At CU, we have been successful at recruiting and supporting students and improving the quality of education we provide them. We still have a ways to go, but we have made remarkable strides in supporting students from underrepresented populations, for instance, in our engineering efforts through the BOLD Center. Data just coming out demonstrates that we have students from non-dominant communities enrolled in our programs who might not otherwise have come to campus. They are achieving at levels as high as any other engineering majors, which is tremendous. Another effort on campus, the Learning Assistant program, has also been successful at promoting improvements and access for STEM education and for increasing the number of STEM students going into K-12 teaching.
How we go about bringing more students to STEM fields is critical. We don’t simply want numbers; we want quality and diversity and equity for our students. We want to empower our students. We have data to demonstrate that students are learning more than they used to and are enjoying a higher-quality educational experience. Now the challenge is to move our research-based practices into wide-scale practice.
In just about any educational environment, we know what we need to do, but we are suffering from understanding how to move this research into practice, how to sustain and scale educational transformations. We have to put models into wide-scale practice and sustain our successes. One way to do that is to support faculty who want to engage. In fact, we’re pleased to be one of the Association of American Universities’ lead demonstration sites nationally that do just this in the coming years. We are probably the most engaged faculty of any of the institutions where I have spent time, and I’ve been at seven different universities. Faculty must be supported so that we can create the university we want to participate in; so that we are the ones leading how we’re moving into the 21st century as an education institute of the future rather than carrying over historic polices or simply reacting to outside pressures.
4. In September, an annual symposium will look at STEM education. What do you hope to achieve with the event?
The Fifth Annual Symposium on STEM Education is Sept. 23 and we will be showcasing and celebrating a wide variety of education initiatives. This is an opportunity for people to talk about successes and to incubate new forms of practice. We’ll have poster sessions and celebrate signature programs on campus – the Learning Assist program, National Center for Women in Information, ITLL (Integrated Teaching and Learning Program and Laboratory), the General Engineering Plus CU Teach degree program. We also anticipate remarks by Colorado’s Lt. Gov. Joe Garcia.
It’s a free event and allows time for people to get together and have that water cooler chat. (For more information and to register visit www.colorado.edu/csl )
5. Outside of education, what are some favorite activities you enjoy?
I love Boulder. When I first moved here, I went around asking people, “Why did you come to Boulder?” and they said, “Are you kidding me? Look at this place.” They told me they’d flip burgers or do whatever it took to live here. So, like the others who live here, I love the outdoors – hiking, biking, skiing. I will often be found at the St. Julien on Friday nights for salsa or samba dancing. I’m also active in the Adventure Rabbi program, which celebrates Passover by camping in the desert along the Colorado River in Moab, Utah.
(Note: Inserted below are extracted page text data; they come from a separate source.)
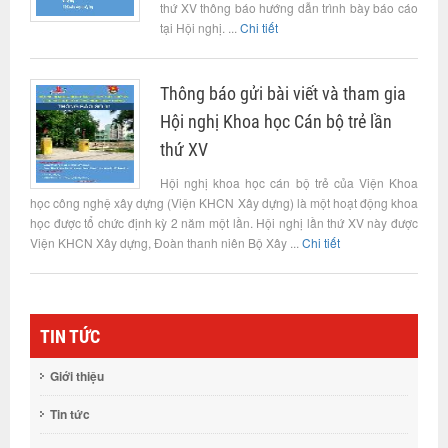
thứ XV thông báo hướng dẫn trình bày báo cáo
tại Hội nghị. ...
Chi tiết
Thông báo gửi bài viết và tham gia
Hội nghị Khoa học Cán bộ trẻ lần
thứ XV
Hội nghị khoa học cán bộ trẻ của Viện Khoa
học công nghệ xây dựng (Viện KHCN Xây dựng) là một hoạt động khoa
học được tổ chức định kỳ 2 năm một lần. Hội nghị lần thứ XV này được
Viện KHCN Xây dựng, Đoàn thanh niên Bộ Xây ...
Chi tiết
TIN TỨC
Giới thiệu
Tin tức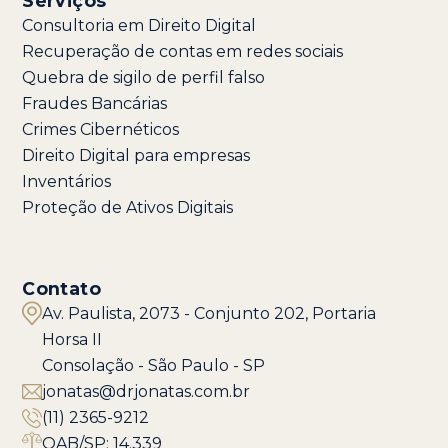
Serviços
Consultoria em Direito Digital
Recuperação de contas em redes sociais
Quebra de sigilo de perfil falso
Fraudes Bancárias
Crimes Cibernéticos
Direito Digital para empresas
Inventários
Proteção de Ativos Digitais
Contato
Av. Paulista, 2073 - Conjunto 202, Portaria
Horsa II
Consolação - São Paulo - SP
jonatas@drjonatas.com.br
(11) 2365-9212
OAB/SP: 14.339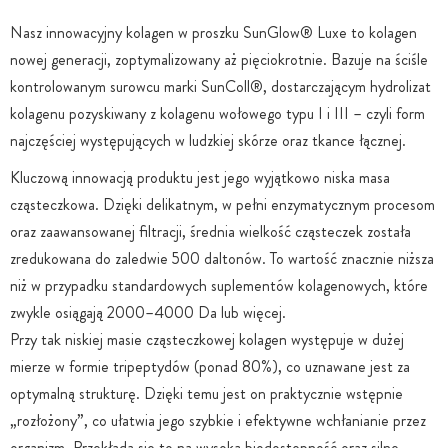
Nasz innowacyjny kolagen w proszku SunGlow® Luxe to kolagen
nowej generacji, zoptymalizowany aż pięciokrotnie. Bazuje na ściśle
kontrolowanym surowcu marki SunColl®, dostarczającym hydrolizat
kolagenu pozyskiwany z kolagenu wołowego typu I i III – czyli form
najczęściej występujących w ludzkiej skórze oraz tkance łącznej.
Kluczową innowacją produktu jest jego wyjątkowo niska masa
cząsteczkowa. Dzięki delikatnym, w pełni enzymatycznym procesom
oraz zaawansowanej filtracji, średnia wielkość cząsteczek została
zredukowana do zaledwie 500 daltonów. To wartość znacznie niższa
niż w przypadku standardowych suplementów kolagenowych, które
zwykle osiągają 2000–4000 Da lub więcej.
Przy tak niskiej masie cząsteczkowej kolagen występuje w dużej
mierze w formie tripeptydów (ponad 80%), co uznawane jest za
optymalną strukturę. Dzięki temu jest on praktycznie wstępnie
„rozłożony”, co ułatwia jego szybkie i efektywne wchłanianie przez
organizm. Przekłada się to na wysoką biodostępność oraz silne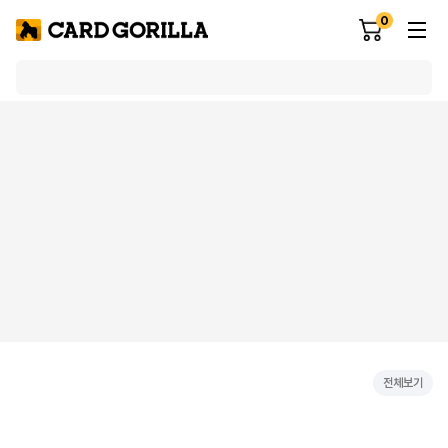
0
전체보기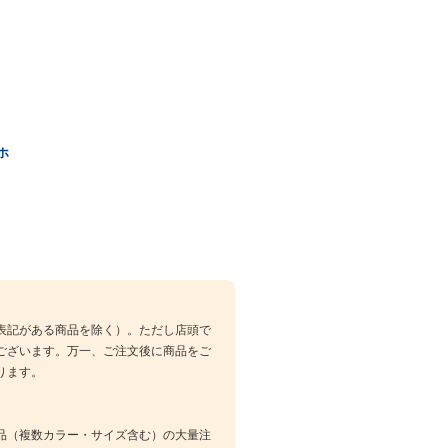
ホ
表記がある商品を除く）。ただし店頭で
ございます。万一、ご注文後に商品をご
ります。
品（複数カラー・サイズ含む）の大量注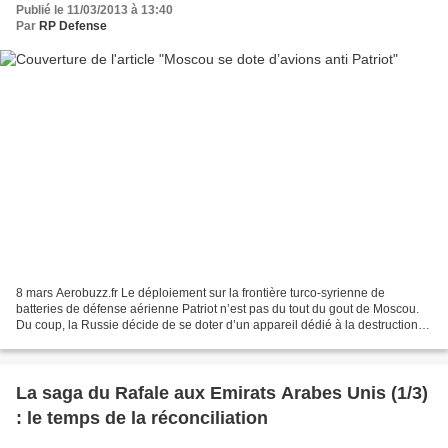
Publié le 11/03/2013 à 13:40
Par
RP Defense
8 mars Aerobuzz.fr Le déploiement sur la frontière turco-syrienne de
batteries de défense aérienne Patriot n’est pas du tout du gout de Moscou.
Du coup, la Russie décide de se doter d’un appareil dédié à la destruction
de ce genre de systèmes. Il s’agit...
La saga du Rafale aux Emirats Arabes Unis (1/3)
: le temps de la réconciliation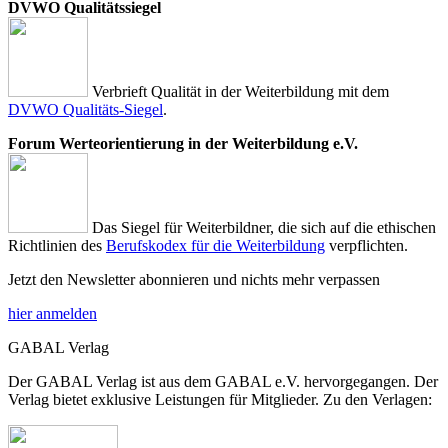
DVWO Qualitätssiegel
Verbrieft Qualität in der Weiterbildung mit dem
DVWO Qualitäts-Siegel
.
Forum Werteorientierung in der Weiterbildung e.V.
Das Siegel für Weiterbildner, die sich auf die ethischen
Richtlinien des
Berufskodex für die Weiterbildung
verpflichten.
Jetzt den Newsletter abonnieren und nichts mehr verpassen
hier anmelden
GABAL Verlag
Der GABAL Verlag ist aus dem GABAL e.V. hervorgegangen. Der
Verlag bietet exklusive Leistungen für Mitglieder. Zu den Verlagen: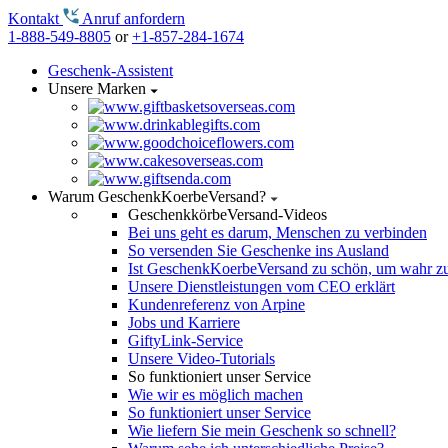
Kontakt
Anruf anfordern
1-888-549-8805
or
+1-857-284-1674
Geschenk-Assistent
Unsere Marken
Warum GeschenkKoerbeVersand?
GeschenkkörbeVersand-Videos
Bei uns geht es darum, Menschen zu verbinden
So versenden Sie Geschenke ins Ausland
Ist GeschenkKoerbeVersand zu schön, um wahr zu
Unsere Dienstleistungen vom CEO erklärt
Kundenreferenz von Arpine
Jobs und Karriere
GiftyLink-Service
Unsere Video-Tutorials
So funktioniert unser Service
Wie wir es möglich machen
So funktioniert unser Service
Wie liefern Sie mein Geschenk so schnell?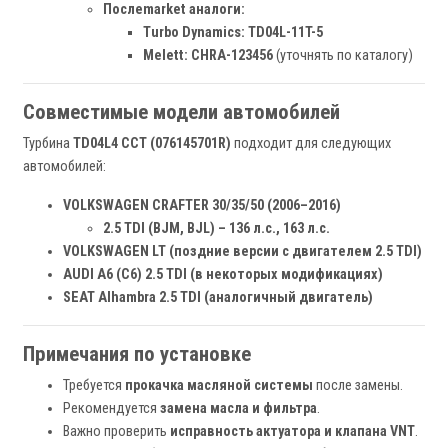
Послеmarket аналоги:
Turbo Dynamics:
TD04L-11T-5
Melett:
CHRA-123456
(уточнять по каталогу)
Совместимые модели автомобилей
Турбина
TD04L4 CCT (076145701R)
подходит для следующих
автомобилей:
VOLKSWAGEN CRAFTER 30/35/50 (2006–2016)
2.5 TDI (BJM, BJL) – 136 л.с., 163 л.с.
VOLKSWAGEN LT (поздние версии с двигателем 2.5 TDI)
AUDI A6 (C6) 2.5 TDI (в некоторых модификациях)
SEAT Alhambra 2.5 TDI (аналогичный двигатель)
Примечания по установке
Требуется
прокачка масляной системы
после замены.
Рекомендуется
замена масла и фильтра
.
Важно проверить
исправность актуатора и клапана VNT
.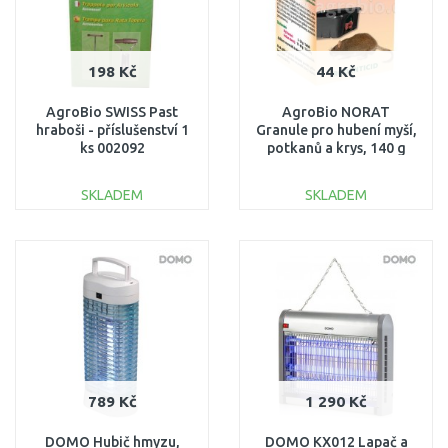
198 Kč
44 Kč
AgroBio SWISS Past
AgroBio NORAT
hraboši - příslušenství 1
Granule pro hubení myší,
ks 002092
potkanů a krys, 140 g
008067
SKLADEM
SKLADEM
DO KOŠÍKU
DO KOŠÍKU
Porovnat
Porovnat
789 Kč
1 290 Kč
DOMO Hubič hmyzu,
DOMO KX012 Lapač a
One of my favorite activities is sitting on my stoop with friends, trying to make sense of the world around us. I have a front porch and my dining table is outside looking out into the community, not sequestered in the back. I’m about participating in community and collaboration. My greatest successes are the communities I get to participate in and help shape and build, whether academic or STEM or the community of my friends. It’s tremendously rewarding.